● Exercise requirements
Extend the article about the European Commission's record fine against Google, continuing from its final sentence.

Page text: Begin

CC wins out as Google’s record fine in landmark antitrust case heralds new era

CC wins out as Google’s record fine in landmark antitrust case heralds new era

In a case that has put antitrust law on the front pages, the European Commission (EC) has fined Google a record €4.34bn for breaching competition rules after Clifford Chance (CC)’s client FairSearch triggered a long-running investigation.

Cleary Gottlieb Steen & Hamilton and Allen & Overy (A&O) were on the losing side as the EC found Google had illegally required manufacturers of smartphones running its Android operating system to pre-install its internet browsing and search engine apps.

Comparisons have been drawn with the Microsoft-Internet Explorer case a decade ago, which spelled the end of the tie-up between the Windows operating system and its web browser after the European Commission said it harmed competition.

Microsoft decided not to challenge the Commission’s decision and offered users the chance to switch to a competing web browser in what was ‘the beginning of a new Microsoft’, according to CC’s antitrust partner Dieter Paemen, part of the team acting for FairSearch alongside the firm’s chair of antitrust, Thomas Vinje. ‘We’ll have to see whether the same will be true for Google.’

EU competition commissioner Margrethe Vestager said yesterday (18 July) Google paid Android phone manufacturers to pre-install the Google Search app on their devices and made this a condition of licensing its Google Play app store, the main gateway to third party apps on Android. It had also prevented manufacturers wishing to pre-install Google apps from selling even a single smartphone running on open source versions of Android.

‘These practices have denied rivals the chance to innovate and compete on the merits,’ said Vestager. ‘They have denied European consumers the benefits of effective competition in the important mobile sphere. This is illegal under EU antitrust rules.’

The decision brings to an end a case that started more than five years ago. In March 2013 company consortium FairSearch complained to the Commission that Google used its Android mobile operating system, which is currently run on around 80% of all smartphones, to spread its online advertising monopoly to phones. Four other complaints were filed in the following years, by independent App store Aptoide, software developer Disconnect, Russian AI company Yandex and pressure group Open Internet Project.

Page text: End
Data supplied: Begin

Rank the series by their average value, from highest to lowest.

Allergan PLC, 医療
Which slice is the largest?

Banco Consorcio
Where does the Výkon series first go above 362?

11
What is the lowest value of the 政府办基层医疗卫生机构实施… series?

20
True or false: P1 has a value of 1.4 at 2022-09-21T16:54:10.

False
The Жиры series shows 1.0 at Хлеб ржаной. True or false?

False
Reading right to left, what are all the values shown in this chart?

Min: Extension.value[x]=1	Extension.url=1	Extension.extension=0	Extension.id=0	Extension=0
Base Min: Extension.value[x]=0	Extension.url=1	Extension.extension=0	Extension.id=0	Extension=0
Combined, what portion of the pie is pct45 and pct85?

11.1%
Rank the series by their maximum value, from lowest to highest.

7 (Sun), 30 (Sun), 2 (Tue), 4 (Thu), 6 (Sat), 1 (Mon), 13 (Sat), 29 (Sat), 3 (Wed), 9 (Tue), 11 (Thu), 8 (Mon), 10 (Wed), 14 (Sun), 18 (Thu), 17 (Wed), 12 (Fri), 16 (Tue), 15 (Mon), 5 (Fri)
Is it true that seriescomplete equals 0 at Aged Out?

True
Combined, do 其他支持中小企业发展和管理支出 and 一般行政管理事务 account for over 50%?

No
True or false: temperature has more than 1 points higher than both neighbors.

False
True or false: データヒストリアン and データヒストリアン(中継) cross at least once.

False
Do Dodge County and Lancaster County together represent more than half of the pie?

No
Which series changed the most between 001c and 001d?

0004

Data supplied: End

● Response to the task
FairSearch turned to CC’s antitrust veteran Vinje, who also advised the group in a case that brought another multibillion-euro fine against Google, as the EC ruled in June last year that the company had illegally promoted its own comparison shopping service above others in its search engine results.

The Commission launched its investigation into the Android case in 2015, while Google instructed Cleary’s Nicholas Levy and Thomas Graf as well as A&O’s Juergen Schindler.

The decision and record fine is now likely to add to claims that the EU is targeting US companies amid colder relations triggered by president Donald Trump’s stance on trade. However, antitrust experts reject the allegations: ‘The type of abuse the Commission is talking about here is very well established,’ said Bird & Bird’s co-head of competition and EU law Peter Willis. ‘Any company that uses its dominant position in one market to dominate in any other is at risk.’

Willis welcomed the fact that the case ‘raises the profile of competition enforcement in general’: ‘Even if you treat the Google case as quite specific, these things do get noticed in boardrooms. One of the consequences of the cases over the last few years is that we find that executives have a little bit more understanding and knowledge of competition law than was the case ten years ago.’

Making up less than 5% of Google’s $110bn annual revenue, yesterday’s record fine is unlikely to amount to much more than the proverbial drop in the ocean. What is more significant in the eyes of antitrust experts is the fact that Google has three months to stop its anti-competitive practices or face a penalty of up to 5% of the average daily turnover of its parent company Alphabet.

Google has already announced it will appeal the decision just like it did with last year’s fine, but it will have to apply separately to suspend the application of the sentence while the appeal is heard. If the application is rejected, the firm will have to start doing things differently.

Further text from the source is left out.